- _WORK REQUIRED_
Retype each record below word for word, pictures excluded.

- _RECORDS SUPPLIED_
****************************************
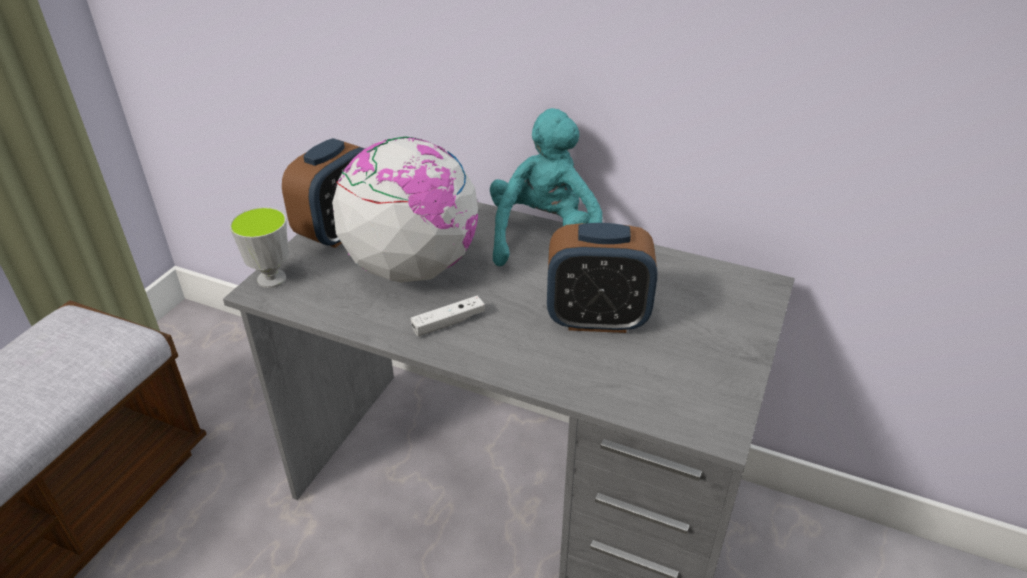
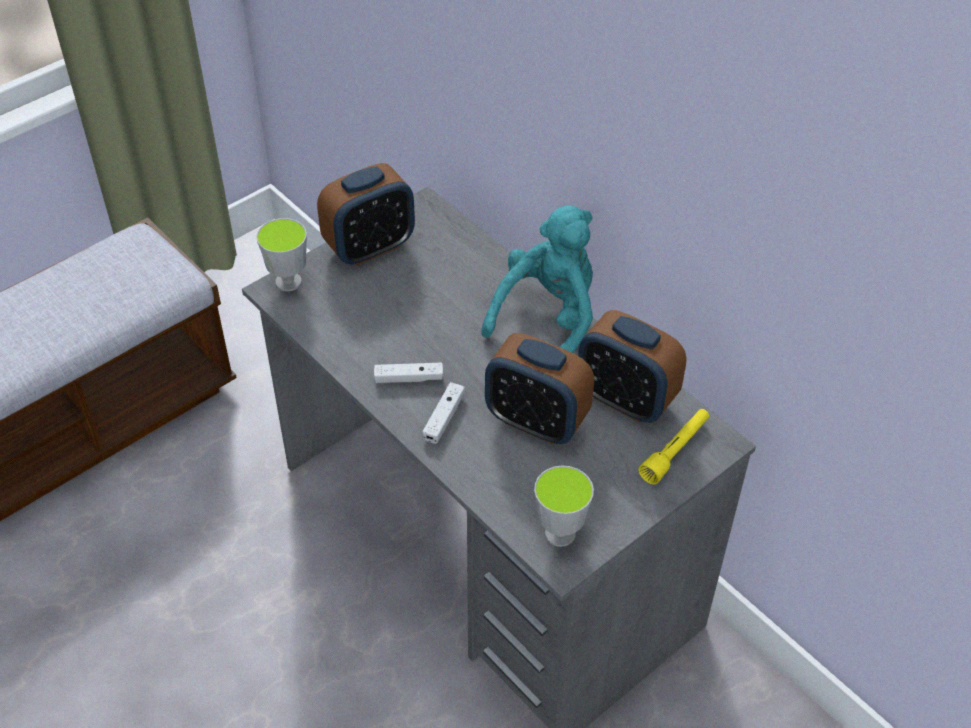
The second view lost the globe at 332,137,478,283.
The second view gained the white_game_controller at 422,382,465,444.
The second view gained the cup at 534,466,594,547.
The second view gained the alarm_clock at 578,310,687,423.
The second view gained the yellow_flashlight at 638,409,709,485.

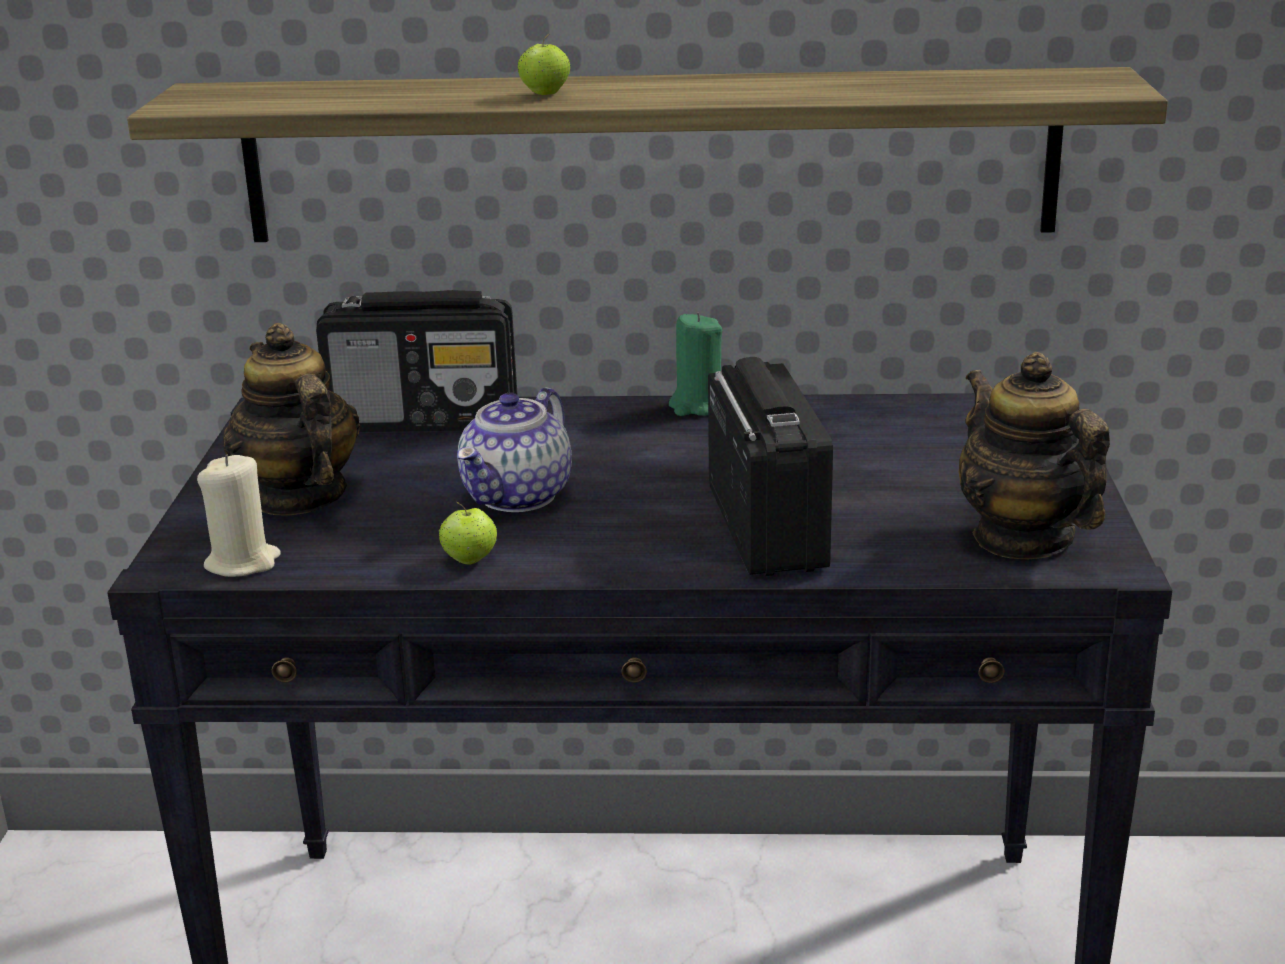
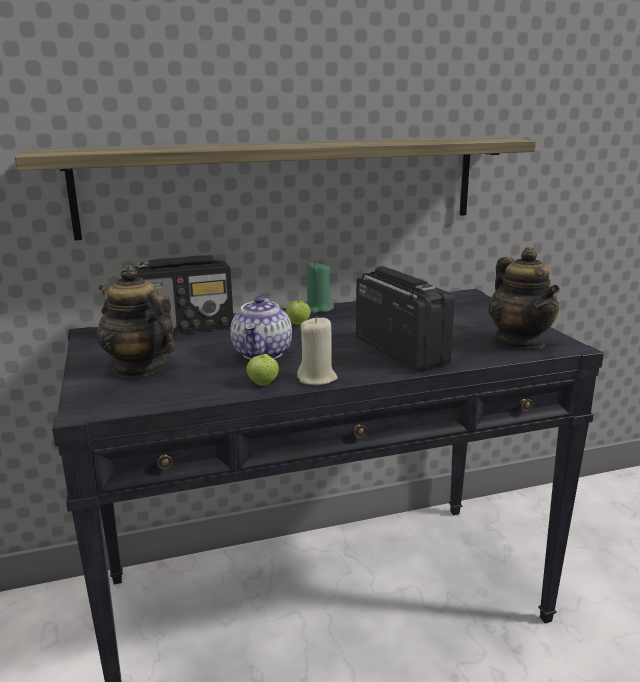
The beige_candle ended up elsewhere, having gone from 197,455,281,577 to 297,316,337,385.
The apple ended up elsewhere, having gone from 517,34,570,95 to 285,296,311,325.
The teapot at 959,352,1110,559 ended up facing another way, 150 degrees counterclockwise from before.

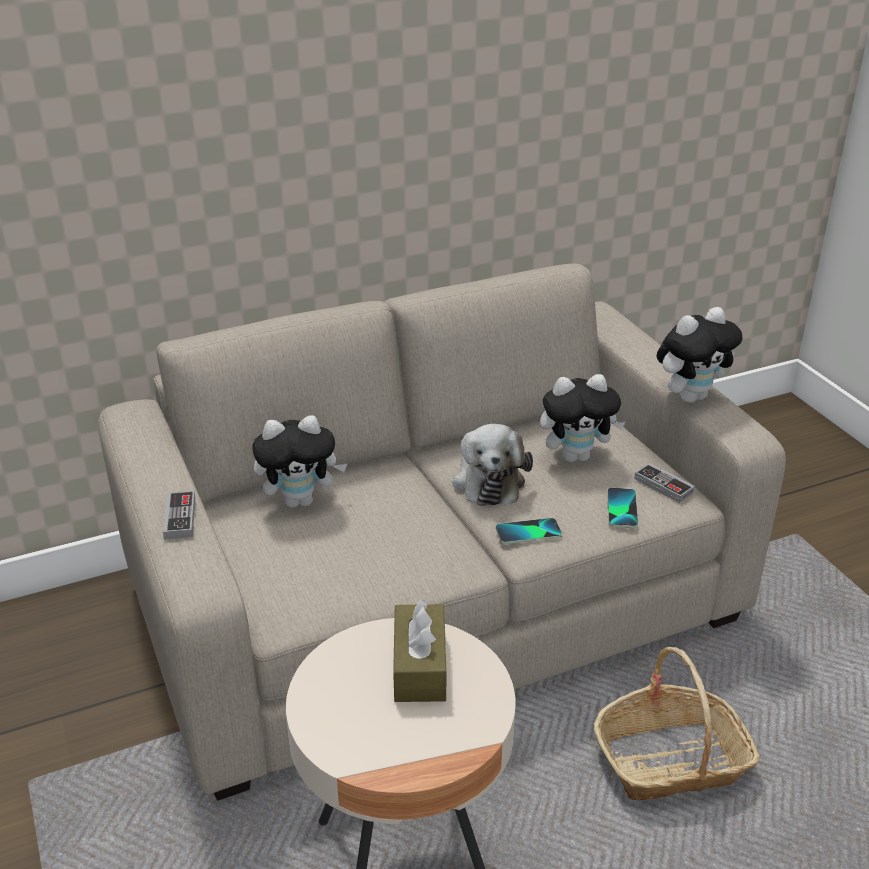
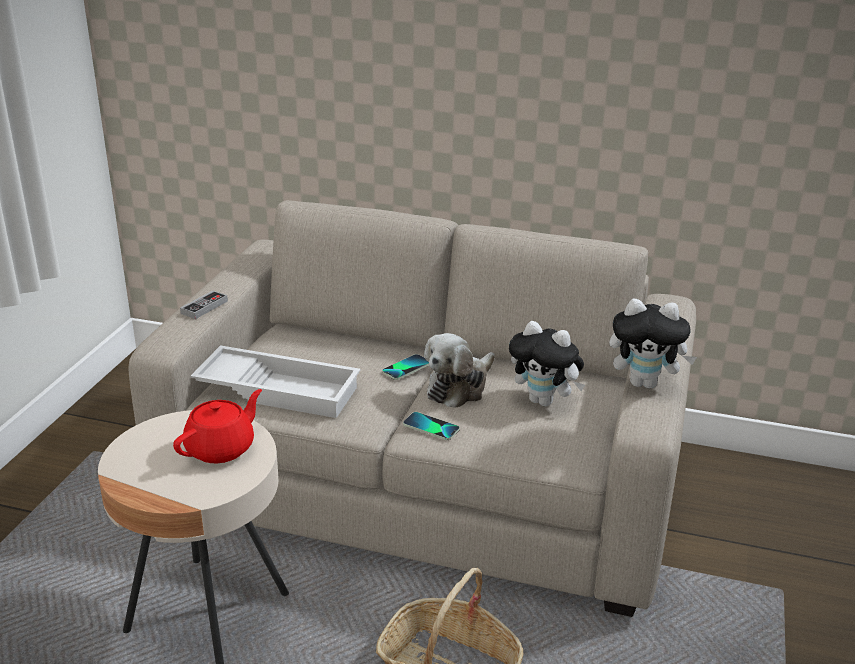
The second view lost the plush_toy at 252,415,347,508.
The second view lost the game_controller at 634,463,695,503.
The second view gained the white_tray at 191,345,361,418.
The phone ended up elsewhere, having gone from 607,488,638,528 to 382,354,429,380.
Where the brown_tissue_box stood at 393,599,446,702, the red_teapot came to stand at 173,389,262,463.

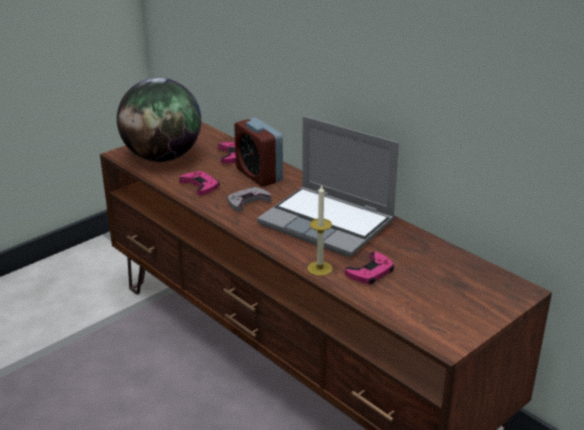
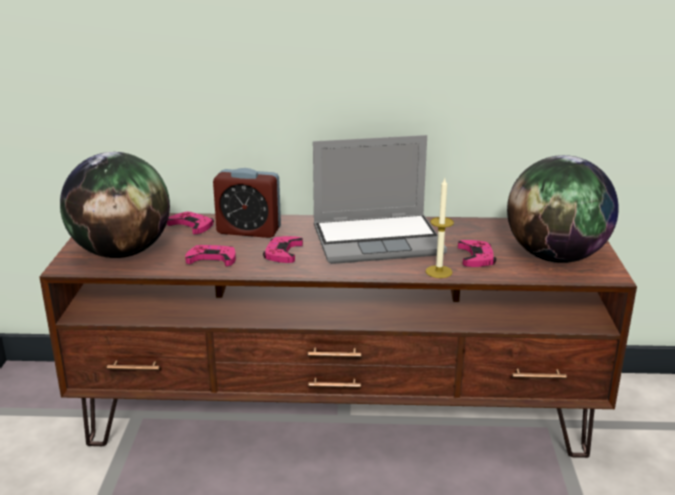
The second view gained the globe at 507,155,619,263.
What was the grey_game_controller at 227,187,271,212 turned into the pink_game_controller at 263,236,303,263.

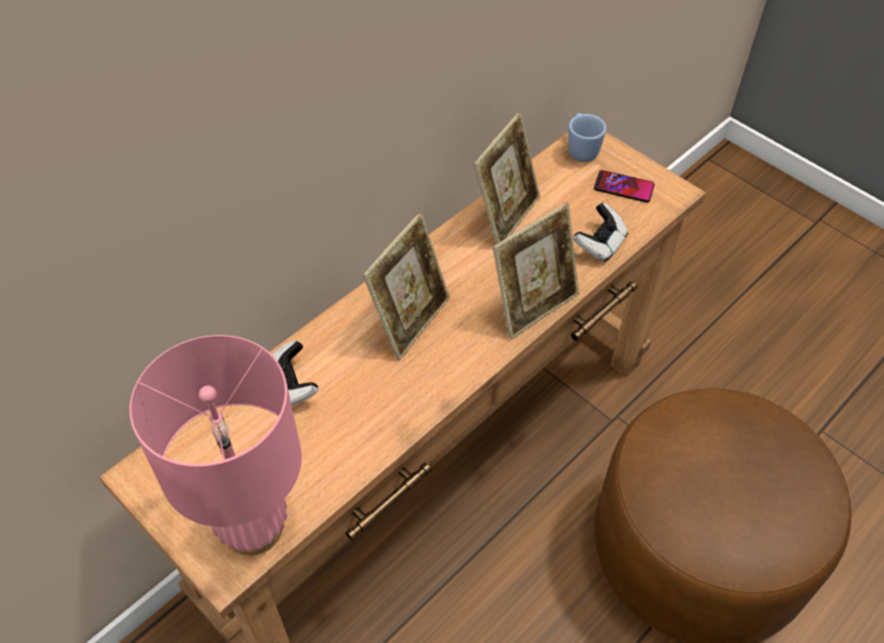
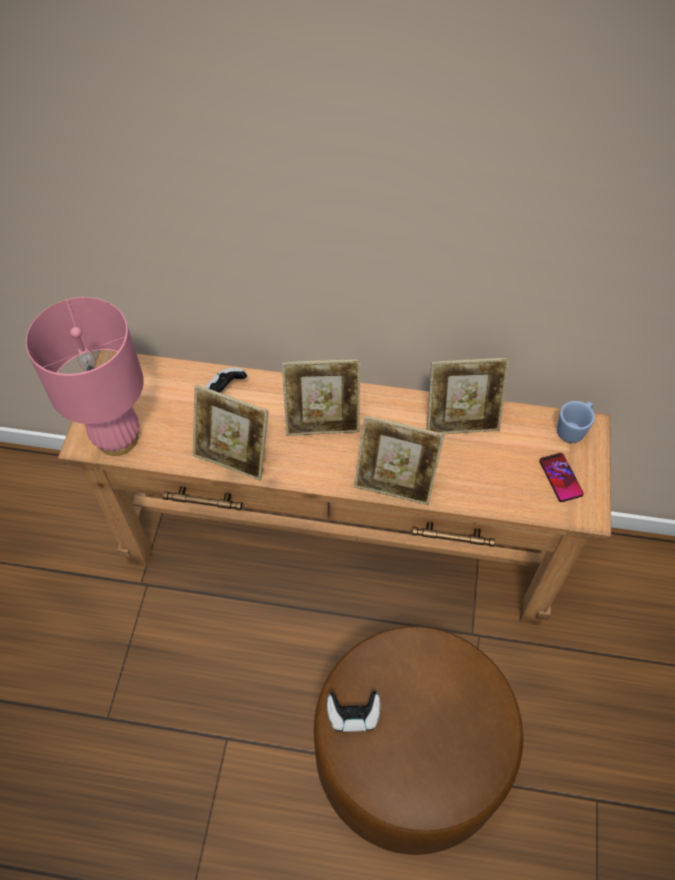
The second view gained the picture_frame at 193,385,269,480.
The game_controller ended up elsewhere, having gone from 573,203,628,262 to 327,691,381,732.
****************************************
- _FINISHED TASK_
The second view lost the globe at 332,137,478,283.
The second view gained the white_game_controller at 422,382,465,444.
The second view gained the cup at 534,466,594,547.
The second view gained the alarm_clock at 578,310,687,423.
The second view gained the yellow_flashlight at 638,409,709,485.

The beige_candle ended up elsewhere, having gone from 197,455,281,577 to 297,316,337,385.
The apple ended up elsewhere, having gone from 517,34,570,95 to 285,296,311,325.
The teapot at 959,352,1110,559 ended up facing another way, 150 degrees counterclockwise from before.

The second view lost the plush_toy at 252,415,347,508.
The second view lost the game_controller at 634,463,695,503.
The second view gained the white_tray at 191,345,361,418.
The phone ended up elsewhere, having gone from 607,488,638,528 to 382,354,429,380.
Where the brown_tissue_box stood at 393,599,446,702, the red_teapot came to stand at 173,389,262,463.

The second view gained the globe at 507,155,619,263.
What was the grey_game_controller at 227,187,271,212 turned into the pink_game_controller at 263,236,303,263.

The second view gained the picture_frame at 193,385,269,480.
The game_controller ended up elsewhere, having gone from 573,203,628,262 to 327,691,381,732.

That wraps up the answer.